Reproduce the entries shown below only from the line with "Vodafone GmbH" down to the line with "Blueberry Muffins CBD Ganja Farmer", keeping both end lines and copying each one exactly.
------ Input
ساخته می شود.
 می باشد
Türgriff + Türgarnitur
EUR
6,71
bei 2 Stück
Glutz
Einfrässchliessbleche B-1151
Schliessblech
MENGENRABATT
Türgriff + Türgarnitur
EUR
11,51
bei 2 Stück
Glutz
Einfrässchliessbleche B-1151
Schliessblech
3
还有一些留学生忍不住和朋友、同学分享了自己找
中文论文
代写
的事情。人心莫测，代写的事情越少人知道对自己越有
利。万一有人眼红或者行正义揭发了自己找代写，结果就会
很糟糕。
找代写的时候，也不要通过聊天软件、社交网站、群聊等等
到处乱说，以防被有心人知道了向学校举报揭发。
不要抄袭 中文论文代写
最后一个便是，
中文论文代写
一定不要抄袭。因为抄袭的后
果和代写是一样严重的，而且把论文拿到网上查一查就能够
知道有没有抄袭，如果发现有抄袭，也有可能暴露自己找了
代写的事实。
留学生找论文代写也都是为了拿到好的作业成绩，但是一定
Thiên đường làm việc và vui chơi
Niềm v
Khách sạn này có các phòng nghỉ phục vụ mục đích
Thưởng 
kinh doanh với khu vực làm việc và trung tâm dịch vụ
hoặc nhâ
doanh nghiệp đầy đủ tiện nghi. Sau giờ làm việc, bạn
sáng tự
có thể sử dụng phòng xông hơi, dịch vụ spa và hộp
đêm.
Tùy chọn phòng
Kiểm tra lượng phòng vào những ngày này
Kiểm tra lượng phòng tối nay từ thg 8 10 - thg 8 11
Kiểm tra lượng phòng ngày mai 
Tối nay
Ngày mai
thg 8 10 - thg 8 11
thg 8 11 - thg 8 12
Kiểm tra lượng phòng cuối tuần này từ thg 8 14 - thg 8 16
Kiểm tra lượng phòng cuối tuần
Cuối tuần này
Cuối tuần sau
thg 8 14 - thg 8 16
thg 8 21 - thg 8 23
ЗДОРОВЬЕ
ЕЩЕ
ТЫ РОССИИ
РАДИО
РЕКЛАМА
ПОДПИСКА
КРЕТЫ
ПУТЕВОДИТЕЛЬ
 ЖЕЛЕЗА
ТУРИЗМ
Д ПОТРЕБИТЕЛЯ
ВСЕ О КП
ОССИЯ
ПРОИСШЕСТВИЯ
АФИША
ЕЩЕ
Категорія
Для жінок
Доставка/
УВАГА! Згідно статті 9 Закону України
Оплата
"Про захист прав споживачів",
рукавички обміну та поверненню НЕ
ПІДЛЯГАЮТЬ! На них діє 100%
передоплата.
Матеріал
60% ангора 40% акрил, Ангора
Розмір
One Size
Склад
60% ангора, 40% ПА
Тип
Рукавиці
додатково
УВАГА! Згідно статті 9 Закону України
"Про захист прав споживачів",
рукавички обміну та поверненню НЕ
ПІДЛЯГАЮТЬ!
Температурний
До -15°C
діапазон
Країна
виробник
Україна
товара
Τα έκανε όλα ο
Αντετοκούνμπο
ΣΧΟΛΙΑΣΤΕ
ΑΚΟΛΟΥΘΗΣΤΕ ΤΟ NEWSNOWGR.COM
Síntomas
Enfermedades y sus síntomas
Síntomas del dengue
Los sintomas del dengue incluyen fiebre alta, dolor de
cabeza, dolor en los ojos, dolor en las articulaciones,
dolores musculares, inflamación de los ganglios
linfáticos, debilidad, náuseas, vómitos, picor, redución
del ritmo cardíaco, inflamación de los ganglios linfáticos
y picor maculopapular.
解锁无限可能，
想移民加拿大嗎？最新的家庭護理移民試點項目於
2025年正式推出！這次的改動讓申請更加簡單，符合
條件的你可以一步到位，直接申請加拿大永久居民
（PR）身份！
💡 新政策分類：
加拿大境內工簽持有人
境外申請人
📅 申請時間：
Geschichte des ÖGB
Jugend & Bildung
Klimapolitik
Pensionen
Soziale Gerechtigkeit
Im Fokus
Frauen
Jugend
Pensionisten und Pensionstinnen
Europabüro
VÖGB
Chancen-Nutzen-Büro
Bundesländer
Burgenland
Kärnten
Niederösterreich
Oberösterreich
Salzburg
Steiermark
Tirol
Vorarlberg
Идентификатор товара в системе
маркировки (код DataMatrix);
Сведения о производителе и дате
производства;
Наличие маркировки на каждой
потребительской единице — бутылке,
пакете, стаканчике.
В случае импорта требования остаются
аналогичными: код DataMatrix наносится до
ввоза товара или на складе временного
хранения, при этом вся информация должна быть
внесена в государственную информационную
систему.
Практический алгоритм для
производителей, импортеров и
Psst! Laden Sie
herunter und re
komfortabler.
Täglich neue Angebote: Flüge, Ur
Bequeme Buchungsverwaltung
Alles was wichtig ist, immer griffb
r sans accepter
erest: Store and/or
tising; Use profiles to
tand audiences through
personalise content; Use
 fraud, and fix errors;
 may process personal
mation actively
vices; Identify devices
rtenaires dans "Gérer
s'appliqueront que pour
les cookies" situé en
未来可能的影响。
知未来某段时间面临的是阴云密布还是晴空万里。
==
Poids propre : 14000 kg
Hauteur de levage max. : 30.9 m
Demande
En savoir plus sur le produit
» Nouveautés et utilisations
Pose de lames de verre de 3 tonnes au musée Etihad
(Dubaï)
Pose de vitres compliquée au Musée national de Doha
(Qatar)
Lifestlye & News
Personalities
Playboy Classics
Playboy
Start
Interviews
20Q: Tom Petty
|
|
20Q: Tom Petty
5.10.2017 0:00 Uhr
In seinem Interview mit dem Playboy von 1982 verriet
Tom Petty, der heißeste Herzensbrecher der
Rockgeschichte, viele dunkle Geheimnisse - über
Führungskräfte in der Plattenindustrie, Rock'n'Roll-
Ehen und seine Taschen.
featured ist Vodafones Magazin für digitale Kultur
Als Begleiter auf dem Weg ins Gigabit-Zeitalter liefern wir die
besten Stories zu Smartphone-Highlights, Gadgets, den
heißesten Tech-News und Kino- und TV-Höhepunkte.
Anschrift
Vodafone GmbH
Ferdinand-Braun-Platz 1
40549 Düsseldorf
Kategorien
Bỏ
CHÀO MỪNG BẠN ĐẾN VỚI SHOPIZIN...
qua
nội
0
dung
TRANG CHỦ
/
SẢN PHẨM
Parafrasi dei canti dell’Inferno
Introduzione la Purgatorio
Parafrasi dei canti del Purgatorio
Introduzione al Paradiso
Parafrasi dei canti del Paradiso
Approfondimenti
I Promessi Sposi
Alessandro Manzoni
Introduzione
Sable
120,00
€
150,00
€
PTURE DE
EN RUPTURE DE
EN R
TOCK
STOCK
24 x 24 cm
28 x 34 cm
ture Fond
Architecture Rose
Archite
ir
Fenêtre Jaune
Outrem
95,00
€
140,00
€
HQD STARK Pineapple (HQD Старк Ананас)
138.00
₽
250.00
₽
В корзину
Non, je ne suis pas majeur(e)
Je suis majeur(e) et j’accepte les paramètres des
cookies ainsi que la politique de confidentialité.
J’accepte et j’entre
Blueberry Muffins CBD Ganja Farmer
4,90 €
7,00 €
------------
• _Result of this task_:
Vodafone GmbH
Ferdinand-Braun-Platz 1
40549 Düsseldorf
Kategorien
Bỏ
CHÀO MỪNG BẠN ĐẾN VỚI SHOPIZIN...
qua
nội
0
dung
TRANG CHỦ
/
SẢN PHẨM
Parafrasi dei canti dell’Inferno
Introduzione la Purgatorio
Parafrasi dei canti del Purgatorio
Introduzione al Paradiso
Parafrasi dei canti del Paradiso
Approfondimenti
I Promessi Sposi
Alessandro Manzoni
Introduzione
Sable
120,00
€
150,00
€
PTURE DE
EN RUPTURE DE
EN R
TOCK
STOCK
24 x 24 cm
28 x 34 cm
ture Fond
Architecture Rose
Archite
ir
Fenêtre Jaune
Outrem
95,00
€
140,00
€
HQD STARK Pineapple (HQD Старк Ананас)
138.00
₽
250.00
₽
В корзину
Non, je ne suis pas majeur(e)
Je suis majeur(e) et j’accepte les paramètres des
cookies ainsi que la politique de confidentialité.
J’accepte et j’entre
Blueberry Muffins CBD Ganja Farmer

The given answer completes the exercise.